Zunächst keine Neuwahlen geplant

Der Staatspräsident war am Montag um beruhigende Worte bemüht. Die hohe Wahlbeteiligung beim Referendum über die Verfassungsreform am Sonntag sei „Beweis für eine starke Demokratie, für ein leidenschaftliches Land“, erklärte Mattarella. Er mahnte die Institutionen zu Respekt im Hinblick auf die anstehenden „Probleme“ und „Fristen“.

Der Staatspräsident bestätigte damit seine Linie, zunächst keine Neuwahlen anzusetzen. Das hatten die 5-Sterne-Bewegung um den Komiker Beppe Grillo sowie die fremdenfeindliche Lega Nord gefordert. Mattarellas Worte wurden als Hinweis auf die Verabschiedung des Haushaltsgesetzes bis Jahresende verstanden sowie auf die Notwendigkeit, ein neues Wahlrecht durchs Parlament zu bringen. Nach dem Scheitern der Verfassungsreform gelten verschiedene Wahlgesetze für Abgeordnetenhaus und Senat. Das „Italicum“ genannte Wahlrecht für das Abgeordnetenhaus war für den Fall einer erfolgreichen Verfassungsänderung konzipiert worden. Unter anderem weil der stärksten Partei ein extremer Mehrheitsbonus von 340 von 630 Sitzen garantiert wird, wurde gegen das „Italicum“ beim Verfassungsgericht Beschwerde eingelegt. Eine Entscheidung steht noch aus.
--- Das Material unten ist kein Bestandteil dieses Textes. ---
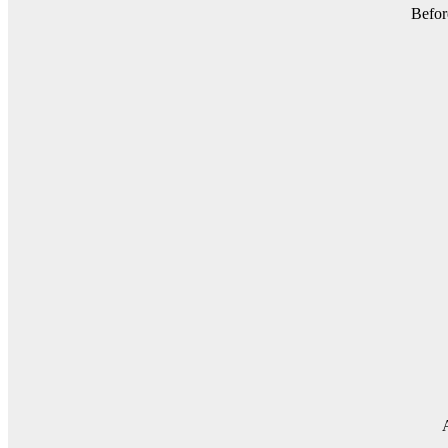
Befor
A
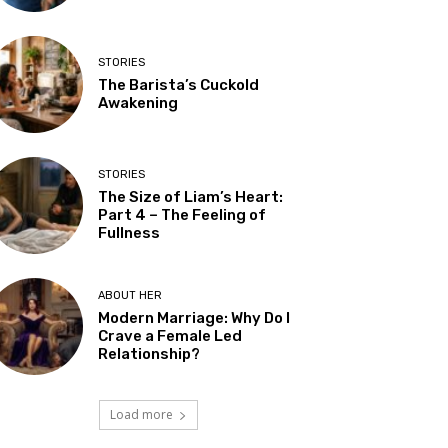
STORIES
The Barista’s Cuckold
Awakening
STORIES
The Size of Liam’s Heart:
Part 4 – The Feeling of
Fullness
ABOUT HER
Modern Marriage: Why Do I
Crave a Female Led
Relationship?
Load more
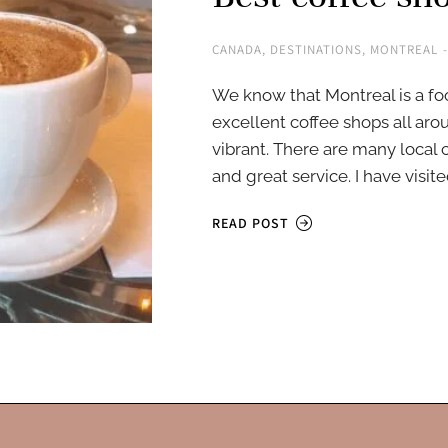
CANADA
,
DESTINATIONS
,
MONTREAL
We know that Montreal is a foo
excellent coffee shops all aro
vibrant. There are many local
and great service. I have visi
READ POST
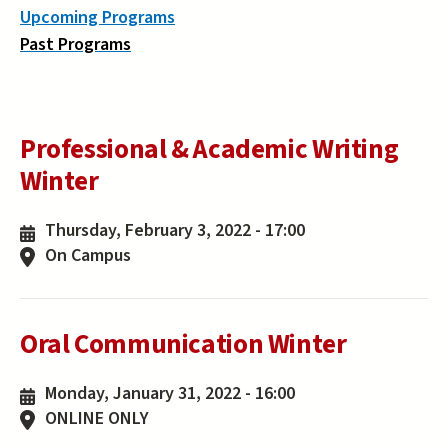
Upcoming Programs
Past Programs
Professional & Academic Writing
Winter
Thursday, February 3, 2022 - 17:00
On Campus
Oral Communication Winter
Monday, January 31, 2022 - 16:00
ONLINE ONLY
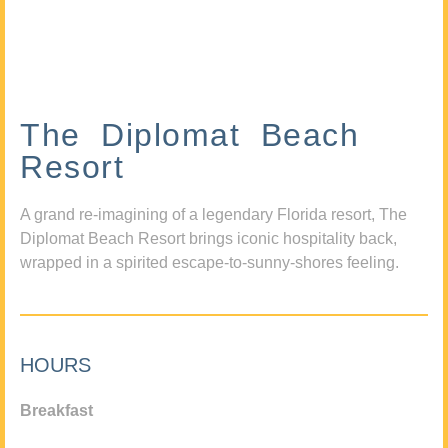
The Diplomat Beach
Resort
A grand re-imagining of a legendary Florida resort, The
Diplomat Beach Resort brings iconic hospitality back,
wrapped in a spirited escape-to-sunny-shores feeling.
HOURS
Breakfast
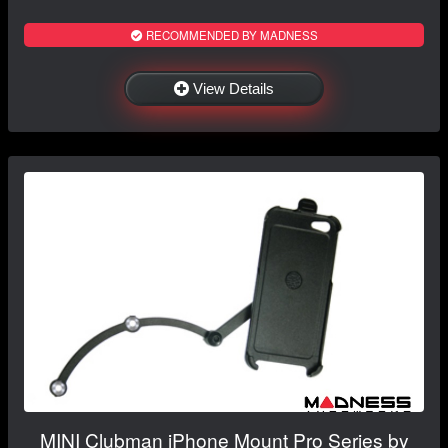
RECOMMENDED BY MADNESS
View Details
MINI Clubman iPhone Mount Pro Series by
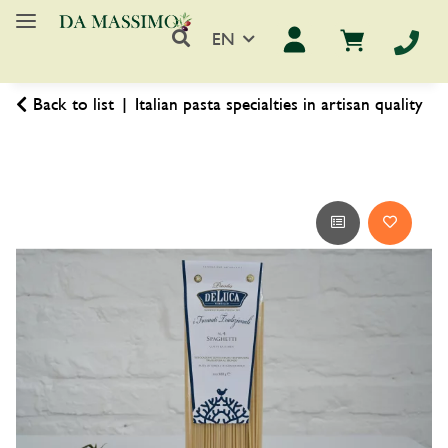
EN
Back to list
Italian pasta specialties in artisan quality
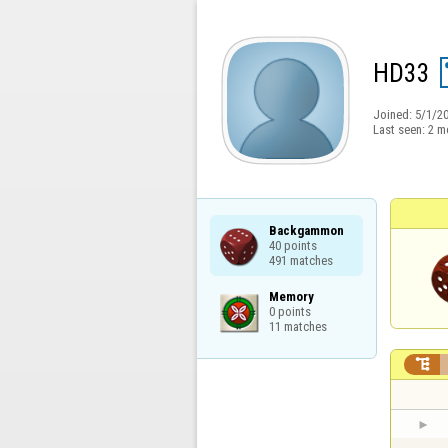
HD33
Joined:
5/1/2
Last seen:
2 m
Backgammon

40 points

491 matches
Memory

0 points

11 matches

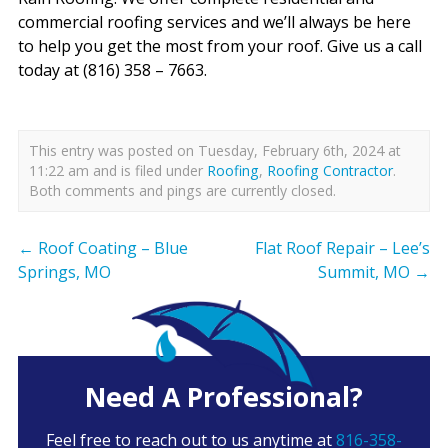
commercial roofing services and we’ll always be here
to help you get the most from your roof. Give us a call
today at (816) 358 – 7663.
This entry was posted on Tuesday, February 6th, 2024 at
11:22 am and is filed under
Roofing
,
Roofing Contractor
.
Both comments and pings are currently closed.
←
Roof Coating – Blue
Flat Roof Repair – Lee’s
Springs, MO
Summit, MO
→
Need A Professional?
Feel free to reach out to us anytime at
816-358-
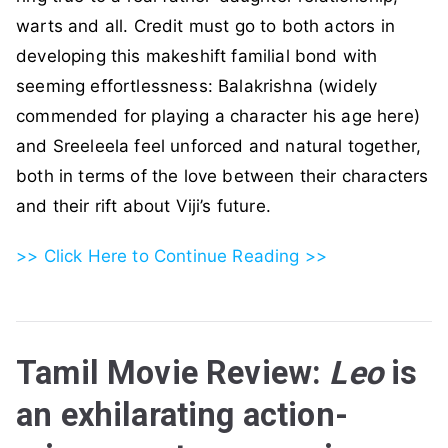
warts and all. Credit must go to both actors in
developing this makeshift familial bond with
seeming effortlessness: Balakrishna (widely
commended for playing a character his age here)
and Sreeleela feel unforced and natural together,
both in terms of the love between their characters
and their rift about Viji’s future.
>> Click Here to Continue Reading >>
Tamil Movie Review:
Leo
is
an exhilarating action-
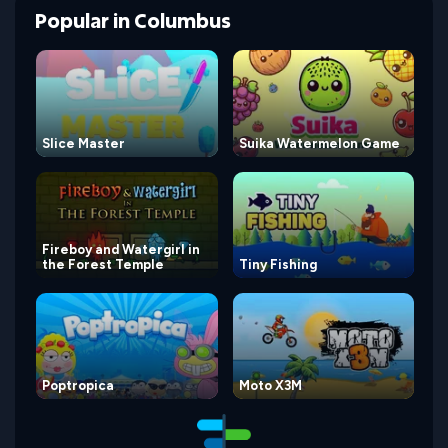
Popular
in
Columbus
Slice Master
Suika Watermelon Game
Fireboy and Watergirl in
the Forest Temple
Tiny Fishing
Poptropica
Moto X3M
Für den Senat gilt ein reines Verhältniswahlrecht. Die Bildung einer stabilen Mehrheit in beiden Kammern gilt daher als beinahe unmöglich. Der durchgefallenen Verfassungsreform zufolge wäre der Senat zu einer nachrangigen Parlamentskammer umgewandelt worden. Die künftige italienische Regierung hat daher die primäre Aufgabe, ein neues und praktikables Wahlrecht zu verabschieden.

Besonders kritisch ist außerdem die Lage der italienischen Banken, die bis zu 270 Milliarden Euro fauler Kredite verbucht haben. Die geplante Rekapitalisierung der Krisenbank Monte dei Paschi di Siena mit fünf Milliarden Euro gilt nach der gescheiterten Verfassungsreform und den unstabilen Verhältnissen als gefährdet. Im Fall einer Abwicklung des Instituts müssten die Gläubiger nach den neuen europäischen Regeln an den Kosten beteiligt werden. Diese Operation gilt als politisch besonders problematisch, weil unpopulär. Da er über große finanzpolitische Erfahrung verfügt und ihm keine außerordentlichen persönlichen Ambitionen nachgesagt werden, käme nicht wenigen Protagonisten in Rom für diese undankbaren Aufgaben eine Regierung Padoan gerade recht.